À ce jour, l’avantage majeur est l’apprentissage. Le fait de faire collaborer l’ensemble des acteurs de la maitrise d’œuvre (Architecture, Fluide, Structure, Économie) autour d’un projet central fait que chaque action d’un membre de l’équipe crée une réaction dans le modèle central et ainsi tous prennent conscience de l’impact de leur métier ou du métier des autres dans la conception globale. Cet apprentissage est essentiel dans un processus itératif.

Quel est la partie la plus difficile à gérer lors d’un projet BIM ?

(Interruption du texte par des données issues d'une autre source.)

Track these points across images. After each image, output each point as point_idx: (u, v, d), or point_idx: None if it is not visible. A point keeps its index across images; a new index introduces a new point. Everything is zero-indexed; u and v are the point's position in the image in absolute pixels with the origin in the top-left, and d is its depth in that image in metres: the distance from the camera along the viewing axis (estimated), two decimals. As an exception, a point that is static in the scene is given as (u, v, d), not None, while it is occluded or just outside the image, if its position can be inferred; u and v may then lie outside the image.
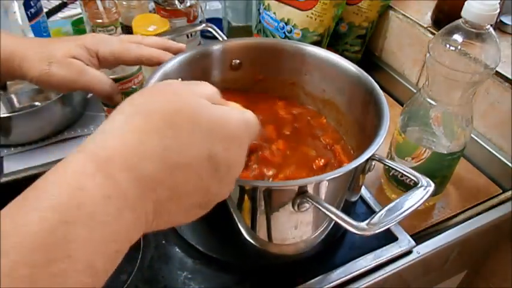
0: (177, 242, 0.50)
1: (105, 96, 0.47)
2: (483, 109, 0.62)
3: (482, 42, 0.43)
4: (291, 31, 0.71)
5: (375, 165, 0.42)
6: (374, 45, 0.82)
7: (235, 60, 0.55)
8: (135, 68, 0.59)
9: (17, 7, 0.64)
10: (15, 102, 0.68)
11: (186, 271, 0.47)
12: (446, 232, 0.53)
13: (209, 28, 0.59)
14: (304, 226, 0.42)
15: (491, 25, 0.43)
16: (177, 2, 0.71)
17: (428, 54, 0.46)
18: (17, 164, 0.59)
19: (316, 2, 0.67)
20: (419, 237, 0.52)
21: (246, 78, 0.57)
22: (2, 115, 0.58)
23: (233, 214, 0.40)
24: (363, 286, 0.47)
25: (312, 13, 0.68)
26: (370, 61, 0.82)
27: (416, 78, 0.74)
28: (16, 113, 0.58)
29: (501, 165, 0.61)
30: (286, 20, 0.70)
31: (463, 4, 0.43)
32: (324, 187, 0.39)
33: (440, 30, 0.46)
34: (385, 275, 0.48)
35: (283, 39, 0.71)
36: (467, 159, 0.64)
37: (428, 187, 0.36)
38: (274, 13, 0.71)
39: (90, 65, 0.45)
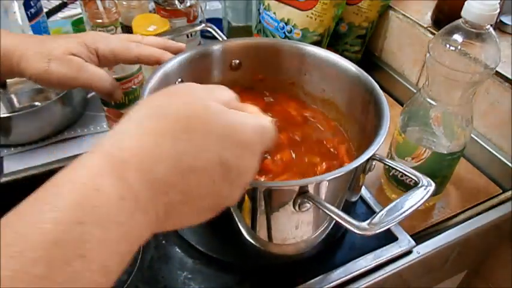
0: (177, 242, 0.50)
1: (105, 93, 0.47)
2: (483, 109, 0.62)
3: (482, 42, 0.43)
4: (291, 31, 0.71)
5: (375, 165, 0.42)
6: (374, 45, 0.82)
7: (235, 60, 0.55)
8: (135, 68, 0.59)
9: (17, 7, 0.64)
10: (15, 102, 0.68)
11: (186, 271, 0.47)
12: (446, 232, 0.53)
13: (209, 28, 0.59)
14: (304, 226, 0.42)
15: (491, 25, 0.43)
16: (177, 2, 0.71)
17: (428, 54, 0.46)
18: (17, 164, 0.59)
19: (316, 2, 0.67)
20: (419, 237, 0.52)
21: (245, 78, 0.57)
22: (2, 115, 0.58)
23: (233, 214, 0.40)
24: (363, 286, 0.47)
25: (312, 13, 0.68)
26: (370, 61, 0.82)
27: (416, 78, 0.74)
28: (16, 113, 0.58)
29: (501, 165, 0.61)
30: (286, 20, 0.70)
31: (463, 4, 0.43)
32: (324, 187, 0.39)
33: (440, 30, 0.46)
34: (385, 275, 0.48)
35: (283, 39, 0.71)
36: (467, 159, 0.64)
37: (428, 187, 0.36)
38: (274, 13, 0.71)
39: (89, 61, 0.45)
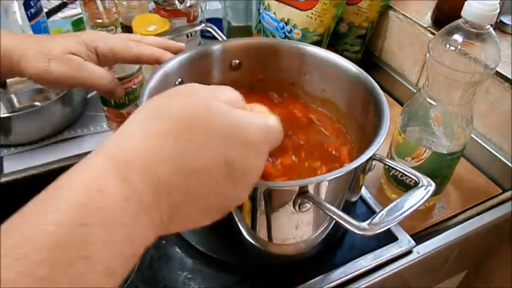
0: (177, 242, 0.50)
1: (105, 92, 0.47)
2: (483, 109, 0.62)
3: (482, 42, 0.43)
4: (291, 31, 0.71)
5: (375, 165, 0.42)
6: (374, 45, 0.82)
7: (235, 60, 0.55)
8: (135, 68, 0.59)
9: (17, 7, 0.64)
10: (15, 102, 0.68)
11: (186, 271, 0.47)
12: (446, 232, 0.53)
13: (208, 28, 0.59)
14: (304, 226, 0.42)
15: (491, 25, 0.43)
16: (177, 2, 0.71)
17: (428, 54, 0.46)
18: (17, 164, 0.59)
19: (316, 2, 0.67)
20: (419, 237, 0.52)
21: (245, 78, 0.57)
22: (2, 115, 0.58)
23: (234, 214, 0.40)
24: (363, 286, 0.47)
25: (312, 13, 0.68)
26: (370, 61, 0.82)
27: (416, 78, 0.74)
28: (16, 113, 0.58)
29: (501, 165, 0.61)
30: (286, 20, 0.70)
31: (463, 4, 0.43)
32: (324, 187, 0.39)
33: (440, 30, 0.46)
34: (385, 275, 0.48)
35: (283, 39, 0.71)
36: (467, 159, 0.64)
37: (429, 187, 0.36)
38: (274, 13, 0.71)
39: (88, 60, 0.45)
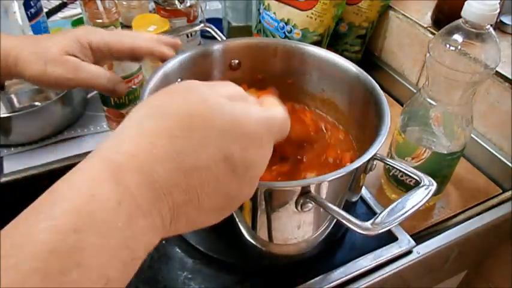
0: (177, 242, 0.50)
1: (105, 90, 0.46)
2: (483, 109, 0.62)
3: (482, 42, 0.43)
4: (291, 31, 0.71)
5: (376, 164, 0.42)
6: (374, 45, 0.82)
7: (235, 60, 0.55)
8: (135, 68, 0.59)
9: (17, 7, 0.64)
10: (15, 102, 0.68)
11: (186, 271, 0.47)
12: (446, 232, 0.53)
13: (208, 28, 0.59)
14: (306, 226, 0.42)
15: (491, 25, 0.43)
16: (177, 2, 0.71)
17: (428, 54, 0.46)
18: (17, 164, 0.59)
19: (316, 2, 0.67)
20: (419, 237, 0.52)
21: (245, 78, 0.57)
22: (2, 115, 0.58)
23: (234, 214, 0.40)
24: (363, 286, 0.47)
25: (312, 13, 0.68)
26: (370, 61, 0.82)
27: (416, 78, 0.74)
28: (16, 113, 0.58)
29: (501, 165, 0.61)
30: (286, 20, 0.70)
31: (463, 4, 0.43)
32: (325, 187, 0.39)
33: (440, 30, 0.46)
34: (385, 275, 0.48)
35: (283, 39, 0.71)
36: (467, 159, 0.64)
37: (430, 186, 0.36)
38: (274, 13, 0.71)
39: (84, 59, 0.45)
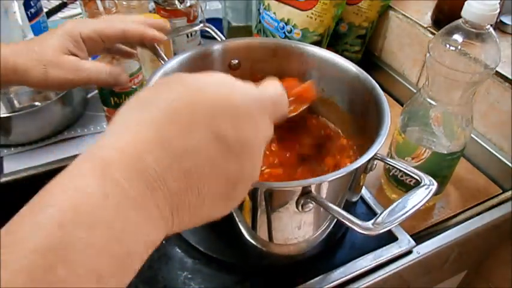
0: (177, 242, 0.50)
1: (108, 84, 0.46)
2: (483, 109, 0.62)
3: (482, 42, 0.43)
4: (291, 31, 0.71)
5: (376, 164, 0.42)
6: (374, 45, 0.82)
7: (234, 60, 0.55)
8: (135, 68, 0.59)
9: (17, 7, 0.64)
10: (15, 102, 0.68)
11: (186, 271, 0.47)
12: (446, 232, 0.53)
13: (207, 28, 0.59)
14: (306, 226, 0.42)
15: (491, 25, 0.43)
16: (177, 2, 0.71)
17: (428, 54, 0.46)
18: (17, 164, 0.59)
19: (316, 2, 0.67)
20: (419, 237, 0.52)
21: (244, 78, 0.56)
22: (2, 115, 0.58)
23: (234, 214, 0.40)
24: (362, 286, 0.47)
25: (312, 13, 0.68)
26: (370, 61, 0.82)
27: (416, 78, 0.74)
28: (16, 113, 0.59)
29: (501, 165, 0.61)
30: (286, 20, 0.70)
31: (463, 4, 0.43)
32: (326, 187, 0.39)
33: (440, 30, 0.46)
34: (385, 275, 0.48)
35: (283, 39, 0.71)
36: (467, 159, 0.64)
37: (431, 186, 0.36)
38: (274, 13, 0.71)
39: (79, 52, 0.44)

L’humain ! La collaborativité, l’échange. Le plus compliqué c’est de faire comprendre à une équipe que se tromper est un droit, que les outils servent à faire évoluer les projets et n’est pas fait pour sanctionner. La collaborativité accrue dès le départ des projets permet une accélération des processus, et donc de gagner en efficacité.

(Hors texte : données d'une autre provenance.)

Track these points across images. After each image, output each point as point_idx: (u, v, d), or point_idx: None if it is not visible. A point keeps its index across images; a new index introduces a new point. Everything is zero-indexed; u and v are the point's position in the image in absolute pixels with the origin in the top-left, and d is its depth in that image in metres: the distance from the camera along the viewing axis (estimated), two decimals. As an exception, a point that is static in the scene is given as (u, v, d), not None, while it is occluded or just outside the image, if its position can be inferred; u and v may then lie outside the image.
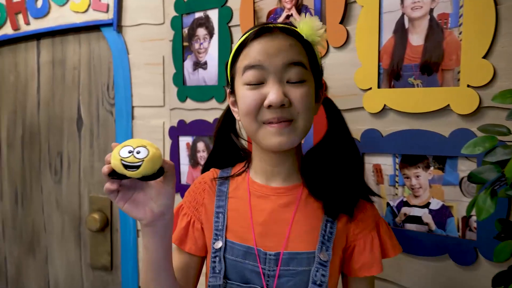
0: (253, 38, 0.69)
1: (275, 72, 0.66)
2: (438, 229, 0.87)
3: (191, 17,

Vous concernant, comment se sont passés vos premiers chantiers en France ?

J’ai commencé par aller apprendre le BIM dans des pays où il était déjà implanté, c’est-à-dire dans les pays de l’Europe de l’Est. J’ai donc vu et travaillé avec des équipes sachant utiliser les méthodes et les usages du BIM.

Mon arrivée en France a été très compliquée puisque les méthodes de travail n’étaient pas du tout les mêmes, elles n’étaient pas adaptées au BIM. C’est notamment la communication qui fait défaut !

Par exemple, les bureaux d’études et la maitrise d’œuvre ne communiquent qu’en réunion de synthèse ce qui est trop tard. Pour caricaturer la situation ; chacun fourni un travail de son côté et seulement à la fin il y avait une mise en commun…

Mais il y avait également un problème au niveau de la technologie qui n’était pas du tout acquise, voir inconnue.

La France est un pays dit résistant aux changements, qu’en est-il de nos voisins Anglo-Saxons ? 

La méthode de travail des anglo-saxons est faite pour s’adapter au BIM. Ils ont l’habitude de collaborer, partager, et surtout d’être challenger pour le bien du projet.

En France, les ingénieries ont plutôt tendance à être sûres d’elles, centrées sur elles-mêmes, et défendent leurs baronnies, leurs visions.

De plus, il n’y a pas d’éducation au model collaboratif en France.

Qu’est-ce qui peut aider à l’adoption du BIM en France ?

La législation dans un premier temps ! Mais aussi les donneurs d’ordres en découvrant les bénéfices. Notamment sur la gestion, l’exploitation et la diminution des aléas, pour l’imposer à l’ensemble de la chaine de construction Française.

Quelle est la position de la France dans le monde par rapport à cette technologie ?

20 ans de retard.

« En science c’est l’exception qui fait avancer la connaissance. L’anomalie fait la découverte, elle attire l’œil du scientifique vers la vérité »

Cette phrase pourrait s’appliquer au BIM

L’avenir du BIM ? Les opportunités à venir ?

Cette transformation apporte beaucoup d’opportunités : notamment de nouveaux emplois, de nouveaux métiers (Assistant Maitrise Ouvrage BIM, Dessinateur, Intégrateur, Analyste, BIM Manager, Pilote BIM, etc.).

Mais c’est également l’occasion de remettre le client, l’utilisateur, au centre de son projet pendant toute la phase de conception. De créer un model abouti qui sera synthétisé en permanence, viable, et permettra de diminuer les risques, notamment financiers.

Au-delà du BIM, quels tendances voyez-vous arriver dans le secteur de la construction ?

Grâce au BIM, grâce à la digitalisation des bâtiments, de nouvelles compétences vont également apparaitre dans la distribution, dans l’approche client. Mais je pense que c’est encore trop tôt pour en parler. Aujourd’hui nous sommes encore dans une phase d’apprentissage. D’ici quelques années nous verrons déjà plus clair.

Mais par exemple, dire que la visite virtuel d’un bâtiment est nouveau est faux, ça existe depuis longtemps notamment dans les secteurs d’ingénieries (ex : aéronautique).

Mot de la fin : Je pense que refuser d’adopter le BIM c’est refuser d’aller dans un monde de transparence et de collaborativité. La responsabilité de chacun dans le monde du bâtiment c’est d’intégrer au plus vite ces nouvelles méthodes de travail pour offrir une véritable transparence aux clients.

Je tiens à remercier Monsieur Jacques Dinguirard pour sa disponibilité, son implication et sa gentillesse.